# WRITTEN TASK 1:
Print the entries word for word, from the beginning of the entries up to and including the line that contains "الموقع الإلكتروني". Leave out the picture markers.

Closer to home, newly emerging competitors like Google Fiber, municipal/community broadband, and private overbuilders like Grande Communications and WOW! also manage to deliver more service for less money, without any need to gouge and abuse their customers. The fact Time Warner Cable, Verizon, Charter and Bright House have seen no need to impose compulsory usage caps or usage pricing (AT&T does not enforce their cap on U-verse service either) and also do business in the same states where Comcast is imposing caps is just the first of many threads that unravel Dourado’s poorly woven argument.

Let’s break Dourado’s other arguments down:

Phillip Dampier

Phillip Dampier

Dourado’s Claim: “Broadband networks are composed almost entirely of fixed costs—costs that don’t vary very much with usage. Cable companies have to spend many billions of dollars to build and maintain their networks whether or not we use them. One way or another, users of the network have to collectively pay those billions of dollars.”

# THE RECORDS:
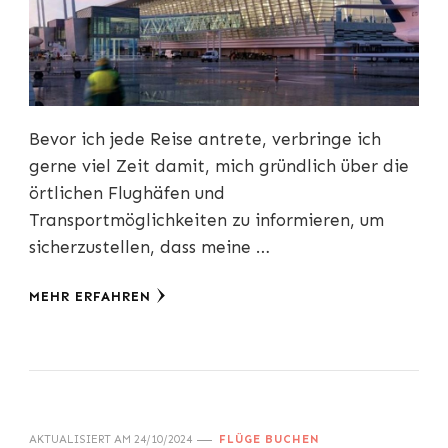
Bevor ich jede Reise antrete, verbringe ich
gerne viel Zeit damit, mich gründlich über die
örtlichen Flughäfen und
Transportmöglichkeiten zu informieren, um
sicherzustellen, dass meine …
MEHR ERFAHREN
AKTUALISIERT AM
24/10/2024
FLÜGE BUCHEN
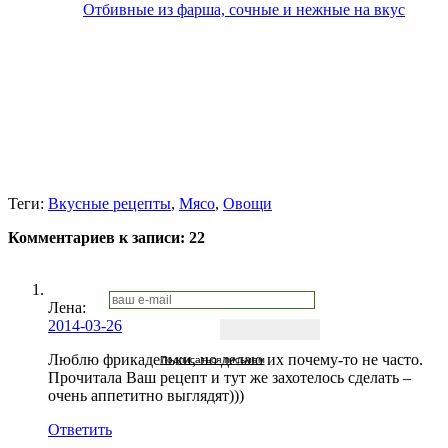
Отбивные из фарша, сочные и нежные на вкус
Теги:
Вкусные рецепты
,
Мясо
,
Овощи
Комментариев к записи:
22
Лена
:
2014-03-26
Люблю фрикадельки, но делаю их почему-то не часто.
Подписаться письмом
Прочитала Ваш рецепт и тут же захотелось сделать –
очень аппетитно выглядят)))
Ответить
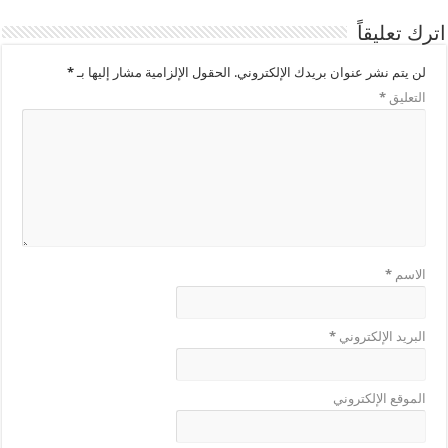
اترك تعليقاً
لن يتم نشر عنوان بريدك الإلكتروني.
الحقول الإلزامية مشار إليها بـ
*
التعليق
*
الاسم
*
البريد الإلكتروني
*
الموقع الإلكتروني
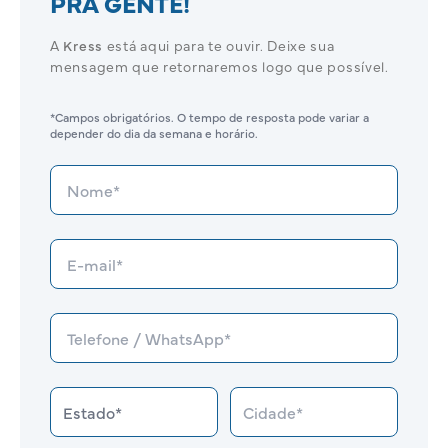
PRA GENTE!
A
Kress
está aqui para te ouvir. Deixe sua
mensagem que retornaremos logo que possível.
*Campos obrigatórios. O tempo de resposta pode variar a
depender do dia da semana e horário.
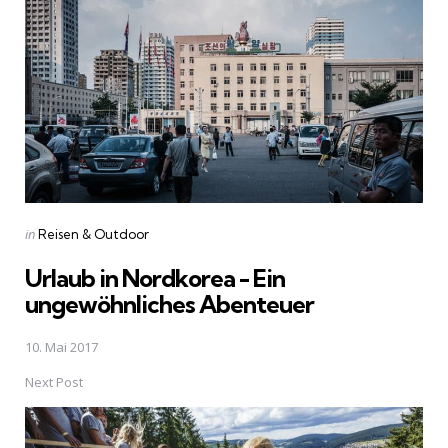
navigation
Posted
in
Reisen & Outdoor
in
Urlaub in Nordkorea - Ein
ungewöhnliches Abenteuer
10. Mai 2017
Next Post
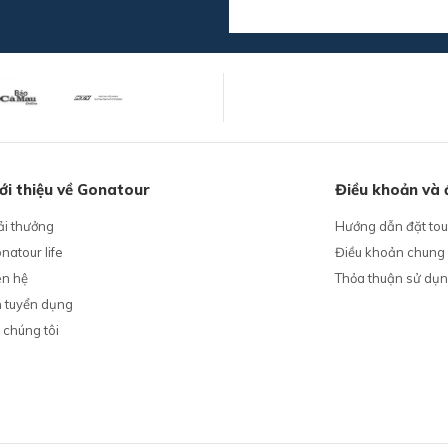
ới thiệu về Gonatour
Điều khoản và 
ải thưởng
Hướng dẫn đặt tou
natour life
Điều khoản chung
ên hệ
Thỏa thuận sử dụ
n tuyển dụng
 chúng tôi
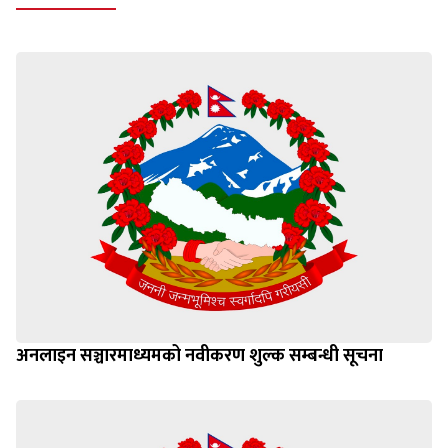
अनलाइन सञ्चारमाध्यमको नवीकरण शुल्क सम्बन्धी सूचना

# WRITTEN TASK 2:
Rewrite the passage about broadband usage caps from "Closer to home, newly" up to and including "poorly woven argument.", substituting "Cox" for "Comcast".

# ANSWER 1:
Bevor ich jede Reise antrete, verbringe ich
gerne viel Zeit damit, mich gründlich über die
örtlichen Flughäfen und
Transportmöglichkeiten zu informieren, um
sicherzustellen, dass meine …
MEHR ERFAHREN
AKTUALISIERT AM
24/10/2024
FLÜGE BUCHEN
Отбивные из фарша, сочные и нежные на вкус
Теги:
Вкусные рецепты
,
Мясо
,
Овощи
Комментариев к записи:
22
Лена
:
2014-03-26
Люблю фрикадельки, но делаю их почему-то не часто.
Подписаться письмом
Прочитала Ваш рецепт и тут же захотелось сделать –
очень аппетитно выглядят)))
Ответить
اترك تعليقاً
لن يتم نشر عنوان بريدك الإلكتروني.
الحقول الإلزامية مشار إليها بـ
*
التعليق
*
الاسم
*
البريد الإلكتروني
*
الموقع الإلكتروني

# ANSWER 2:
Closer to home, newly emerging competitors like Google Fiber, municipal/community broadband, and private overbuilders like Grande Communications and WOW! also manage to deliver more service for less money, without any need to gouge and abuse their customers. The fact Time Warner Cable, Verizon, Charter and Bright House have seen no need to impose compulsory usage caps or usage pricing (AT&T does not enforce their cap on U-verse service either) and also do business in the same states where Cox is imposing caps is just the first of many threads that unravel Dourado’s poorly woven argument.